Dal prossimo 15 giugno cambia in modo significativo il meccanismo di pagamento dei compensi ai professionisti da parte della pubblica amministrazione. La novità, introdotta dalla legge di bilancio 2026, impone un controllo preventivo sulla posizione fiscale e contributiva del beneficiario prima di procedere a qualsiasi liquidazione.
Il nuovo assetto normativo, inserito nell’articolo 48-bis del DPR 602/1973, prevede che le amministrazioni verifichino tramite banca dati l’eventuale presenza di debiti iscritti a ruolo. In caso di inadempienza, anche per importi contenuti, la somma corrispondente viene trattenuta e versata direttamente all’agente della riscossione, con pagamento al professionista limitato alla sola eventuale eccedenza.

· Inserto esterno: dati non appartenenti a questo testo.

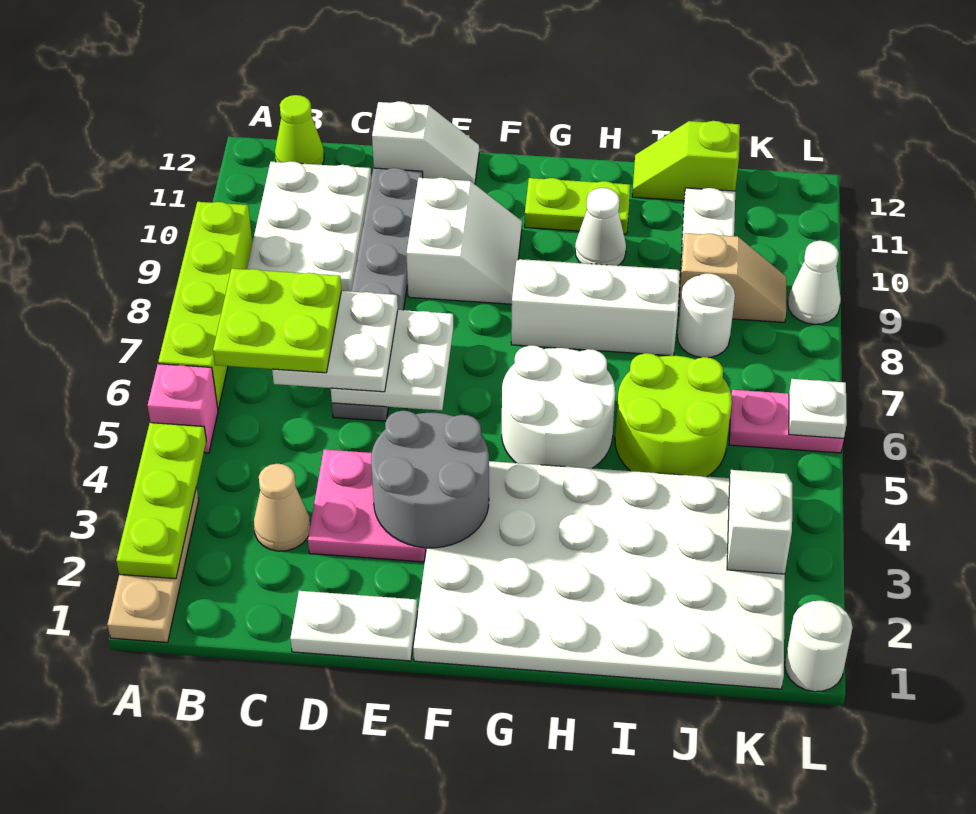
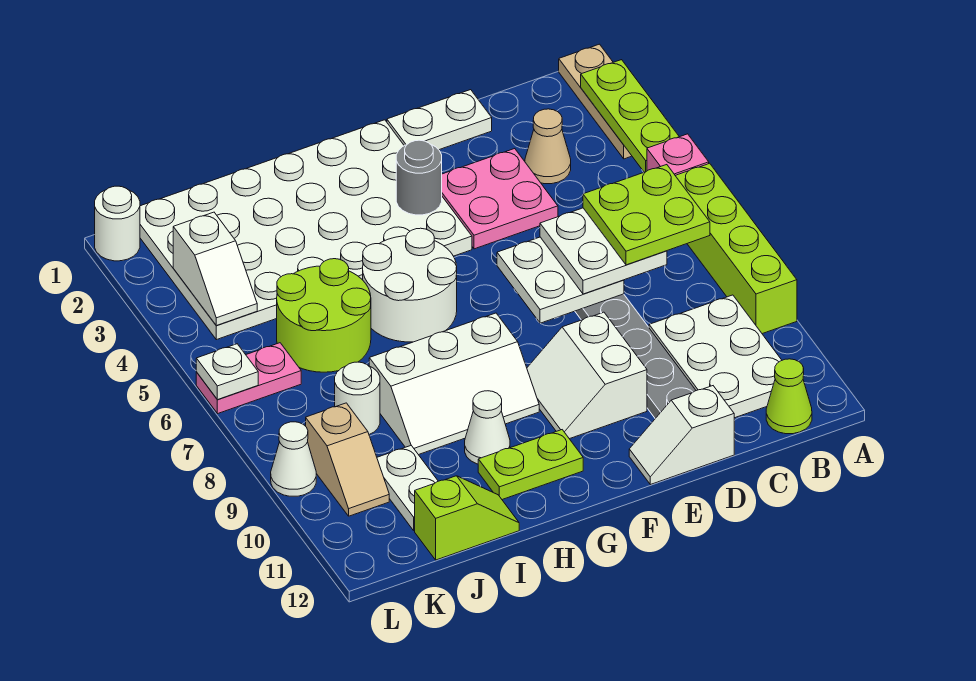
grey 2x2 round brick [371,411,489,548] -> grey 1x1 round brick [396,140,442,215]
tan 1x2 slope [678,233,786,322] -> tan 1x2 slope turned to [306,403,389,516]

A chiarire l’ambito applicativo è intervenuta una circolare del Ministero della Giustizia, che estende l’obbligo a tutti i lavoratori autonomi che percepiscono compensi riconducibili ai redditi di cui all’articolo 54 del TUIR. Il perimetro è ampio e comprende avvocati – inclusi quelli operanti nel patrocinio a spese dello Stato – ma anche consulenti tecnici, periti, mediatori, interpreti, psicologi forensi e altre figure professionali coinvolte nei procedimenti giudiziari.
Uno degli elementi più rilevanti riguarda l’abbassamento della soglia: la verifica scatterà per qualsiasi pagamento, anche inferiore ai 5 mila euro. Non è più prevista la sospensione del pagamento, ma un meccanismo diretto di compensazione tra credito del professionista e debito verso l’erario o gli enti previdenziali.
La norma si applicherà a tutte le liquidazioni effettuate dopo il 15 giugno, indipendentemente dal momento in cui è stata svolta la prestazione. Ciò significa che anche compensi maturati in passato, se pagati successivamente, saranno soggetti alla nuova disciplina.
Le tipologie di debito che possono attivare la trattenuta sono numerose: dalle imposte come Irpef, Iva e Irap, ai contributi previdenziali, fino a sanzioni amministrative e crediti affidati alla riscossione, comprese multe e tributi locali.
Le ricadute pratiche non sono trascurabili, soprattutto per alcune categorie. In particolare, il sistema potrebbe incidere sul patrocinio a spese dello Stato, dove i compensi sono spesso contenuti e liquidati con tempi già dilatati. Il rischio è che le somme vengano assorbite integralmente da debiti pregressi, rendendo meno sostenibile l’attività difensiva in favore dei soggetti non abbienti.
Non sono mancate le critiche. Il Consiglio Nazionale Forense ha definito la misura penalizzante e potenzialmente lesiva del diritto di difesa, mentre il Consiglio Nazionale dei Dottori Commercialisti e degli Esperti Contabili ha evidenziato l’impatto negativo sui professionisti, soprattutto nei casi di debiti di modesta entità o ancora oggetto di contestazione.